SWAP Detector: Preventing API Errors from Swapped ArgumentsTweet
Third-party application programming interfaces (APIs), libraries, and frameworks are a fact for modern software developers. They are usually complex, rapidly evolving, and sometimes poorly documented. According to industry estimates, open-source components can represent up to 90% of the code in the average application. Of concern is the fact that API usage errors are a common source of security and reliability vulnerabilities and often difficult to detect.
To understand what a proper API call looks like, it’s necessary to understand the most common usage patterns. Traditional static analysis techniques don’t usually have the scope of code to determine what represents error-free coding practices. However, analyzing the vast amounts of code available in the open-source community provides the quantity of examples needed.
Big Code Analysis
SWAP Detector, an open source static analysis tool recently released by GrammaTech, applies Big Data analysis techniques using what we call “Big Code” analysis, to the Fedora RPM open-source repository to baseline correct API usage. This allowed us to develop error-detection capabilities that exceed the scalability and accuracy of conventional approaches to program analysis.
SWAP Detector enables developers and DevOps teams to identify errors due to swapped function arguments, which can also be present in the deployed code. SWAP Detector consumes input information about a call site, and optionally, function declaration information pertaining to that call site. If it detects a potential swapped-argument error at that call site, it outputs an appropriate warning message and a score for the warning.

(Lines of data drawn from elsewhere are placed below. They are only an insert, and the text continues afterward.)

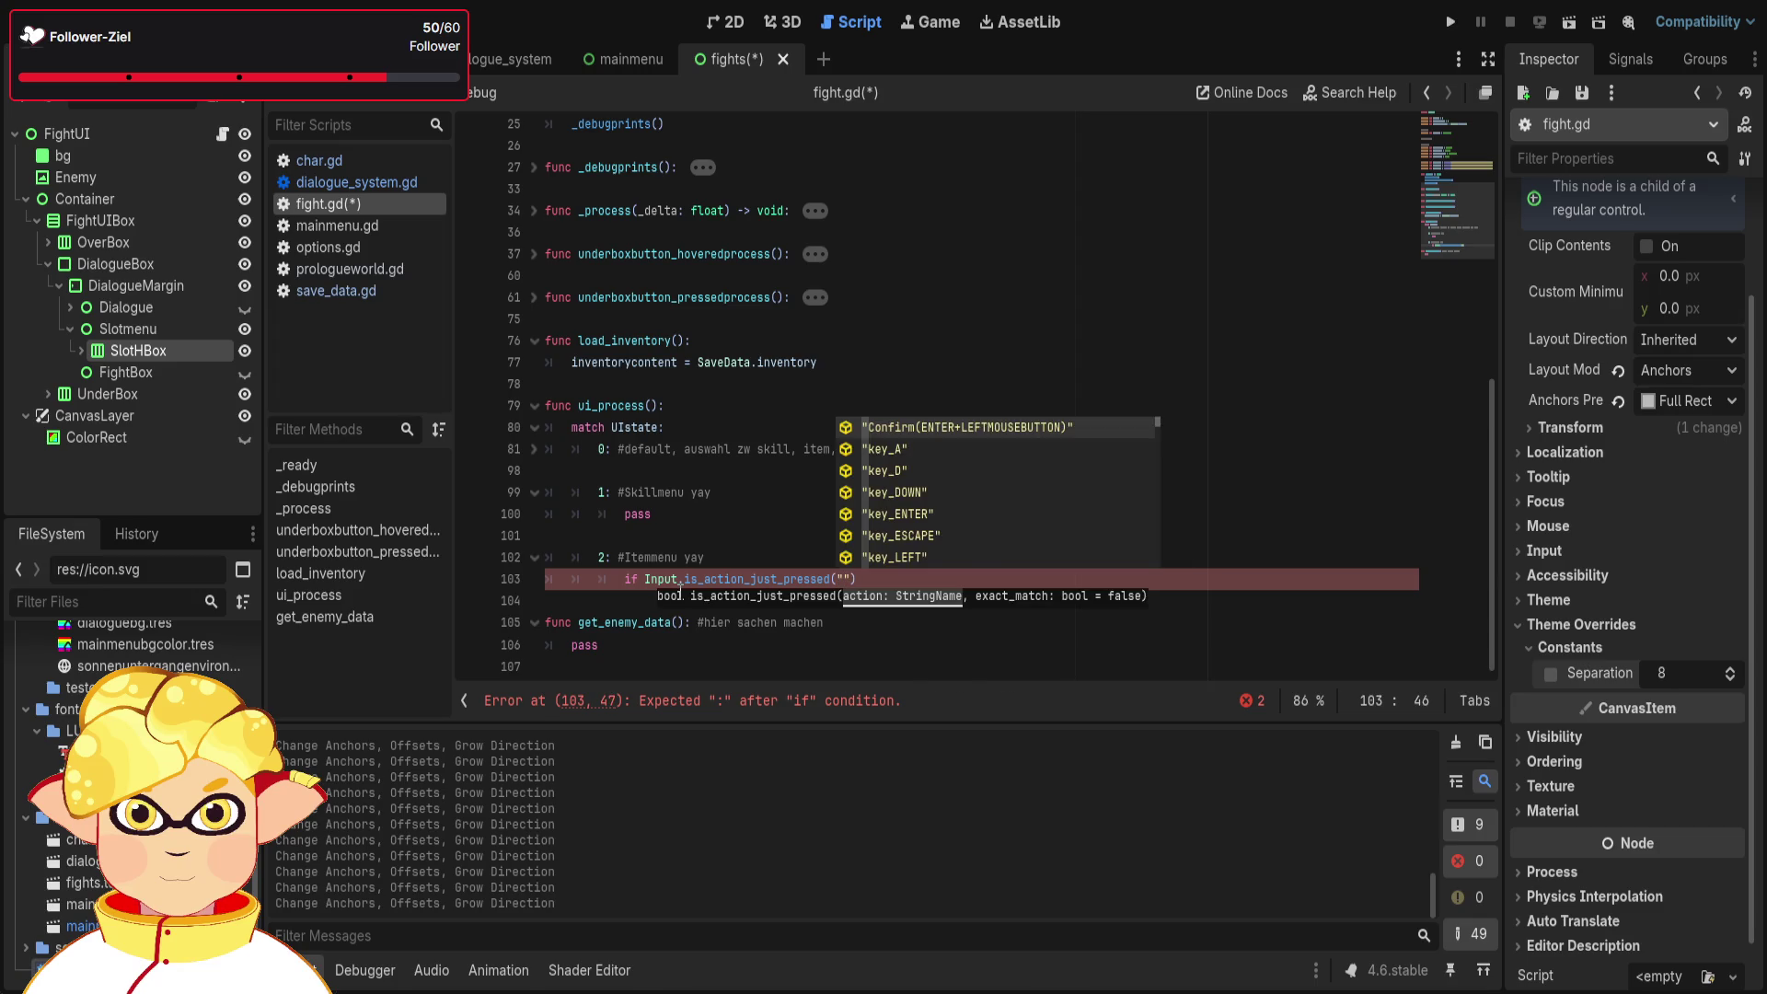
pyautogui.write('w')
pyautogui.press('Down')
pyautogui.press('Down')
pyautogui.press('Down')
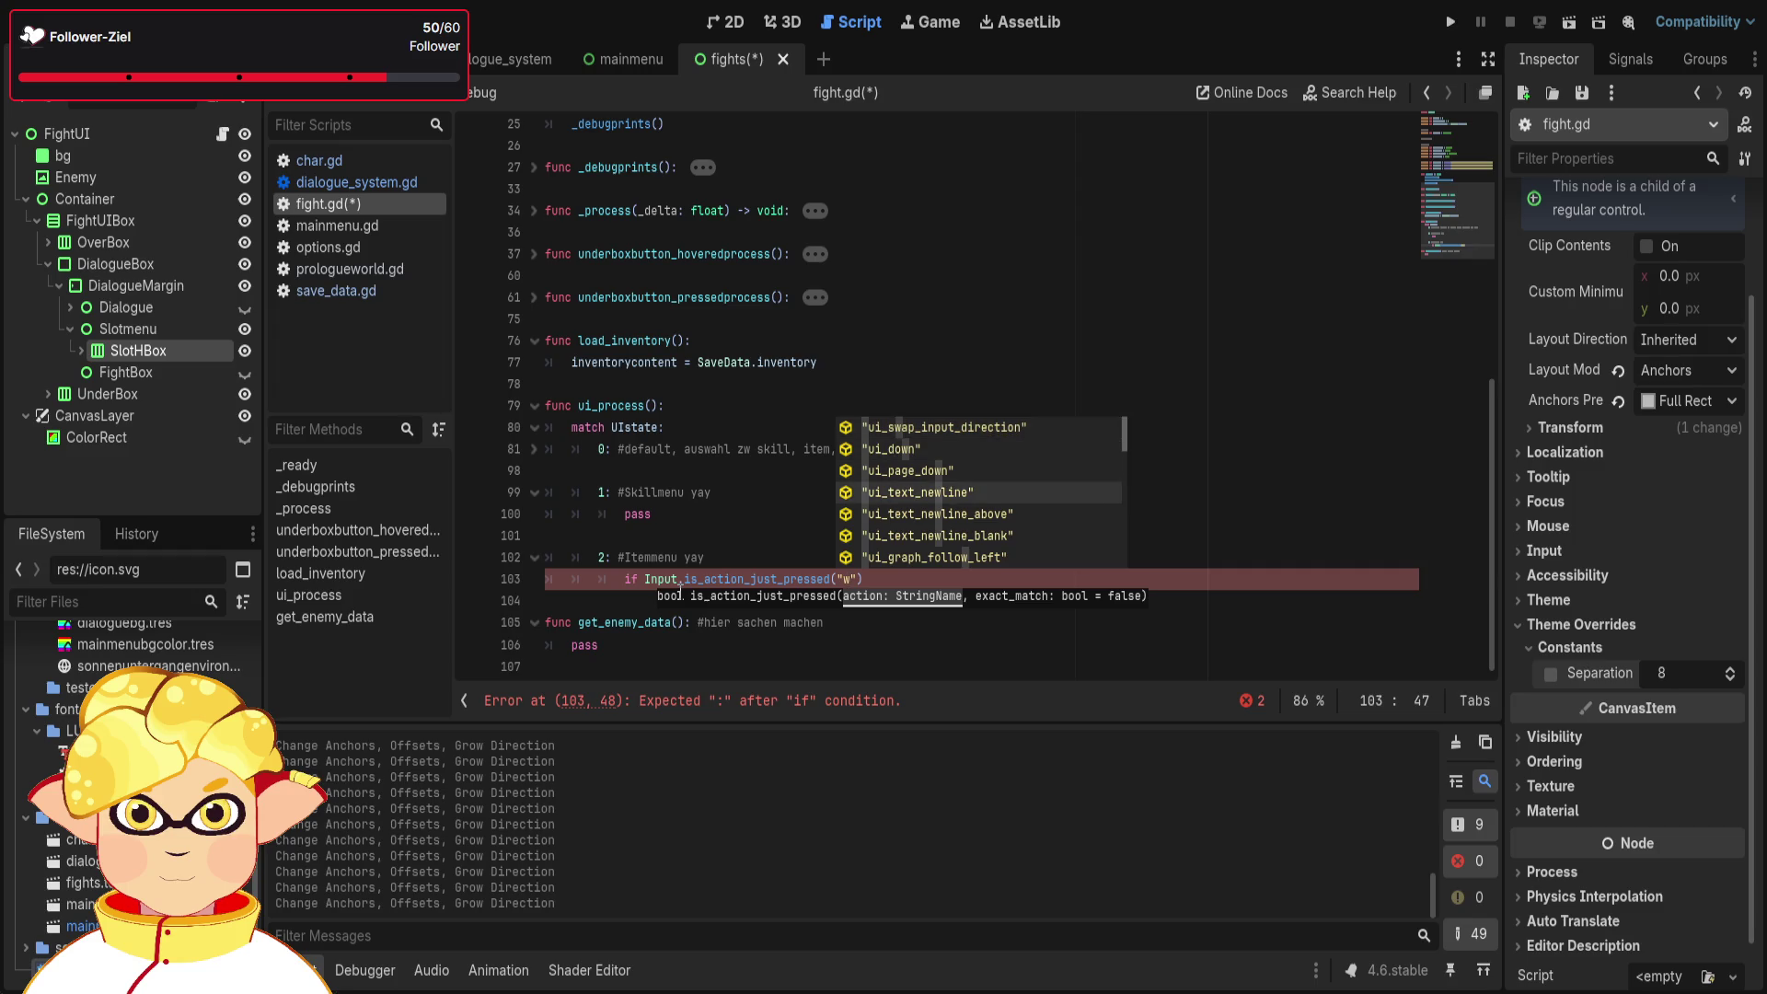
pyautogui.press('Up')
pyautogui.press('Up')
pyautogui.press('Up')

The SWAP Detector interface integrates with a variety of static analysis tools, open source tools such as Clang Static Analyzer, Clang-Tidy, and PyLint and commercial tools such as CodeSonar. Although initially focused on C/C++ programs, SWAP Detector is applicable to programs in other languages. An example of a SWAP Detector warning in CodeSonar is shown below:
A SWAP Detector error imported into CodeSonar
Reducing False Positives
SWAP Detector uses multiple error-detection techniques, layered together to increase accuracy. For example, it compares argument names used in call sites with the parameter names used in corresponding declarations. In addition, it uses “Big Code” techniques, applying statistical information about usages of “known good” API-usage patterns collected from a large corpus of code, and flagging usages that are statistically anomalous as potential errors. To improve the precision of the reported warnings, SWAP Detector applies false-positive reduction strategies to the output of both techniques leading to a good yield of real errors.

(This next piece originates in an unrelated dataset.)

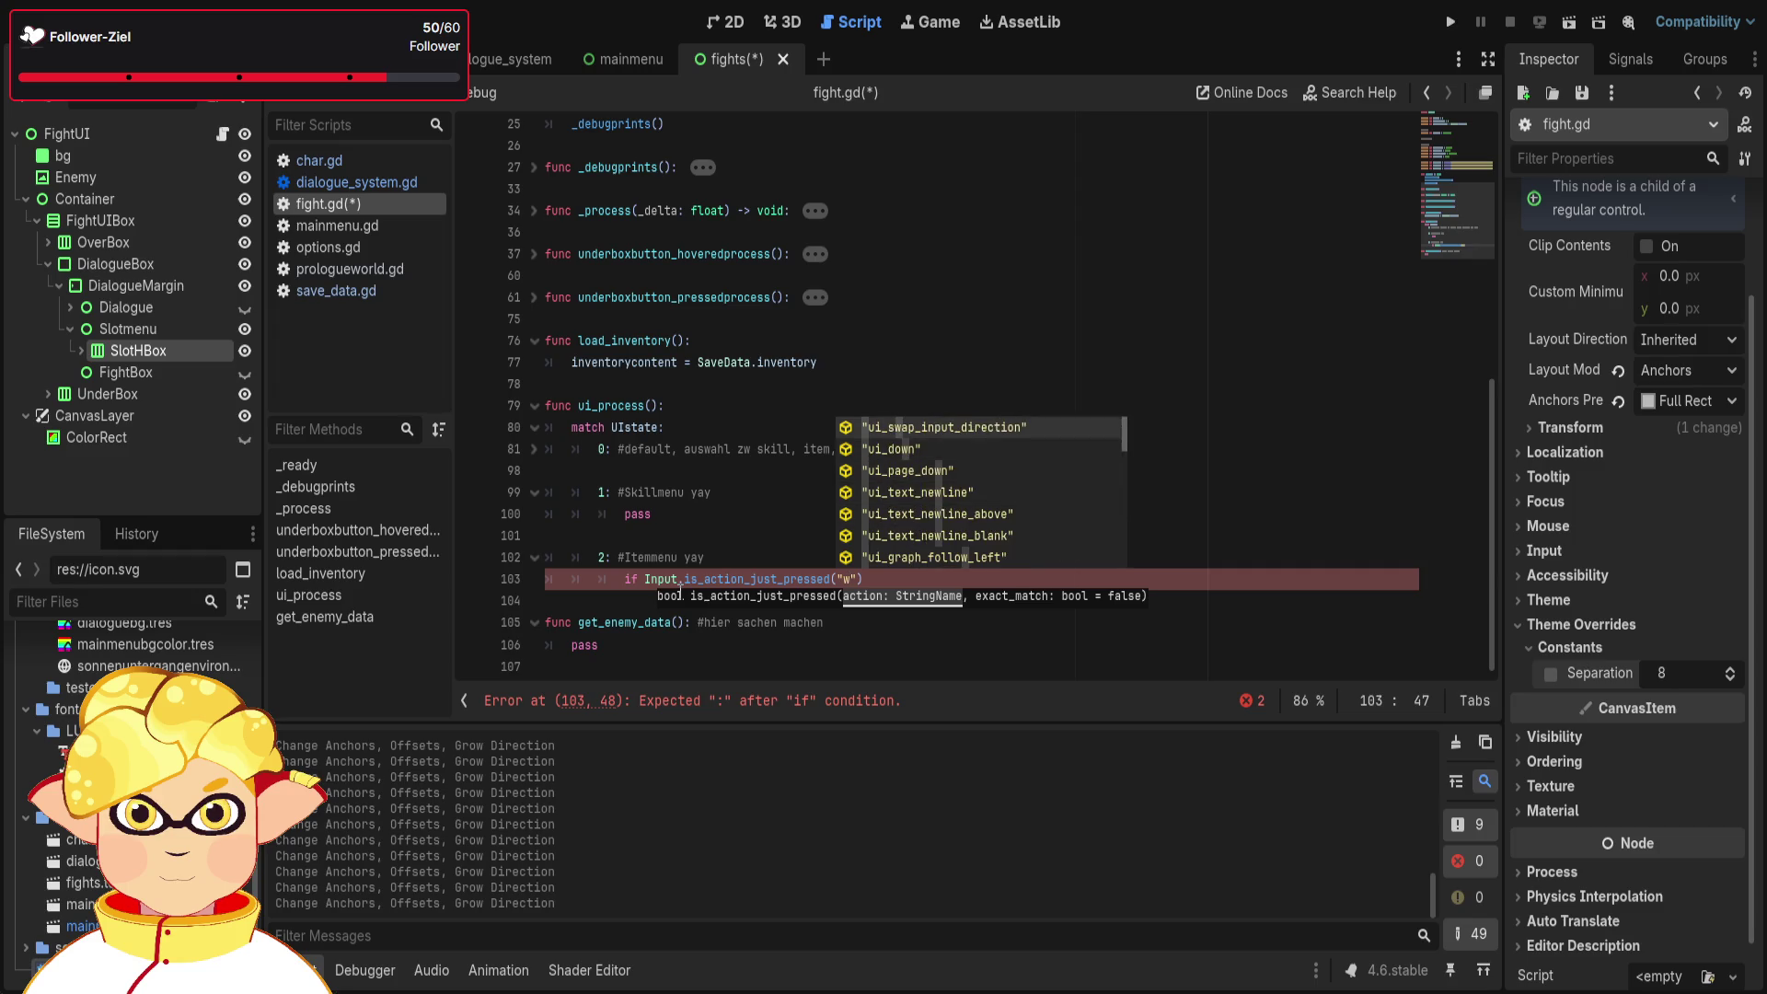
pyautogui.press('Return')
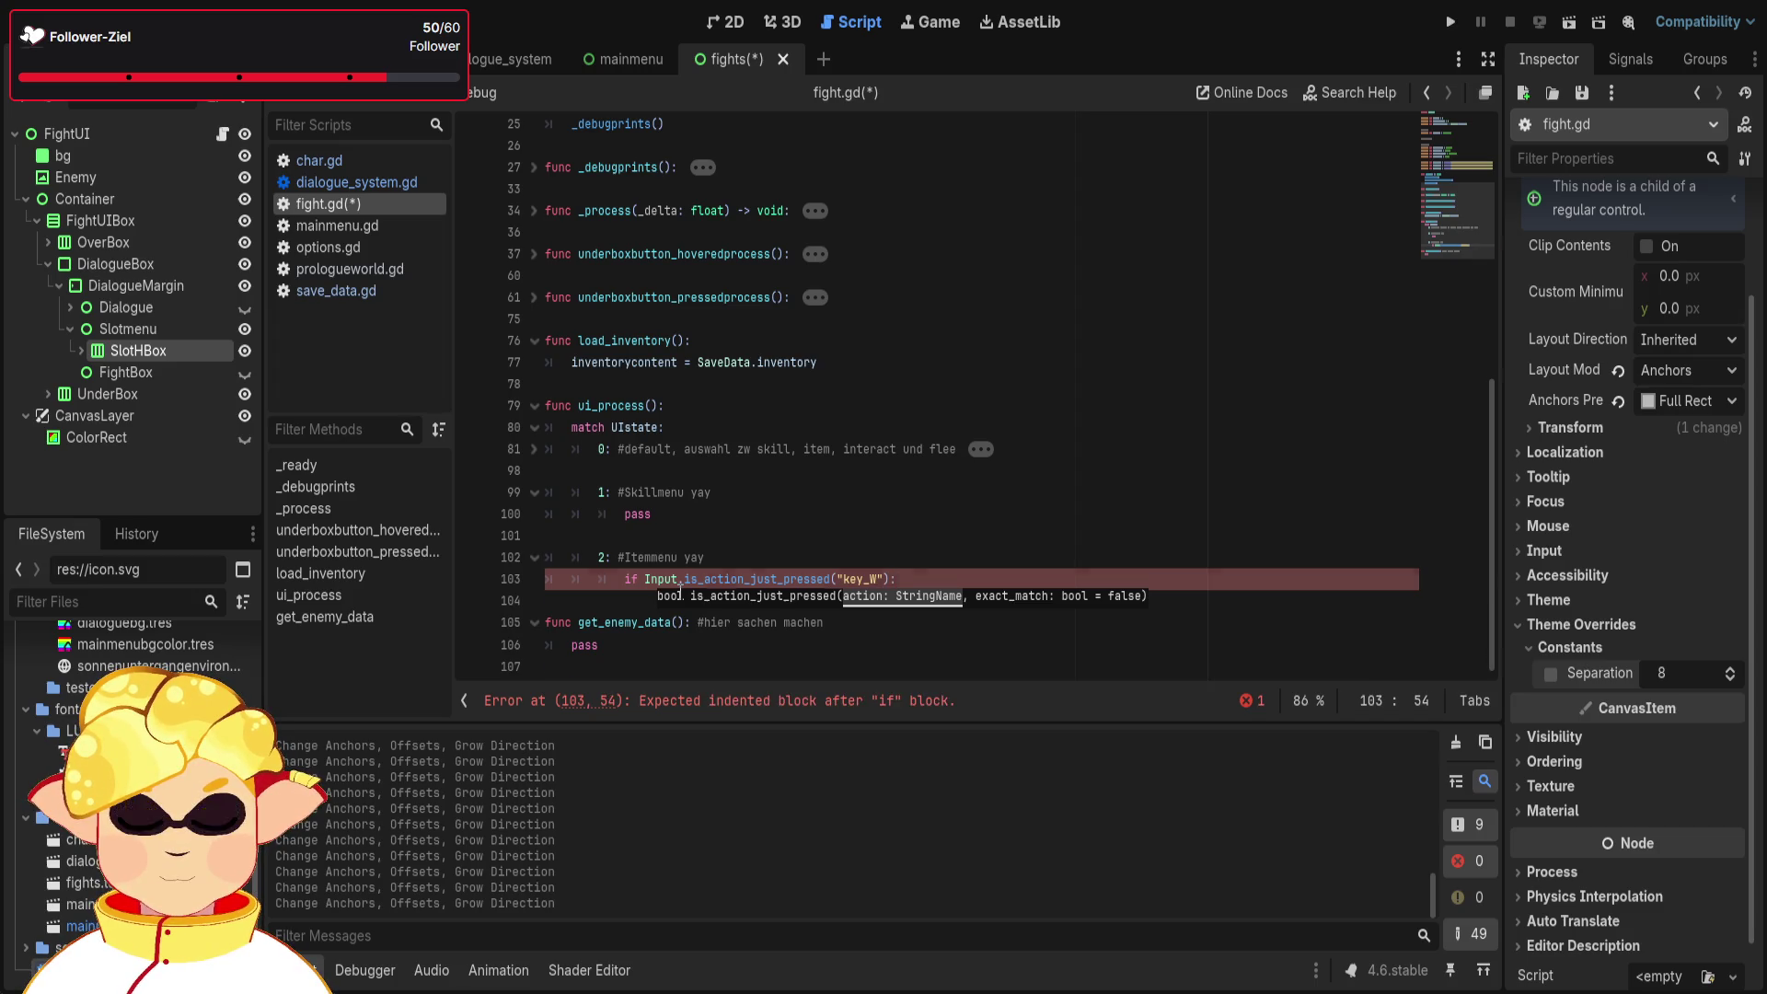
pyautogui.press('Return')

SWAP Detector is available on GitHub licensed under the MIT License. For more advanced research on this work see our paper, “Out of Sight, Out of Place: Detecting and Assessing Swapped Arguments”, published in the IEEE SCAM conference.
SWAP Detector was developed based on research sponsored by the U.S. Department of Homeland Security (DHS) Science & Technology Directorate (contract numbers HHSP233201600062C, 70RSAT19C00000056). The views and conclusions contained herein are those of the authors and should not be interpreted as necessarily representing the official policies or endorsements, either expressed or implied, of DHS.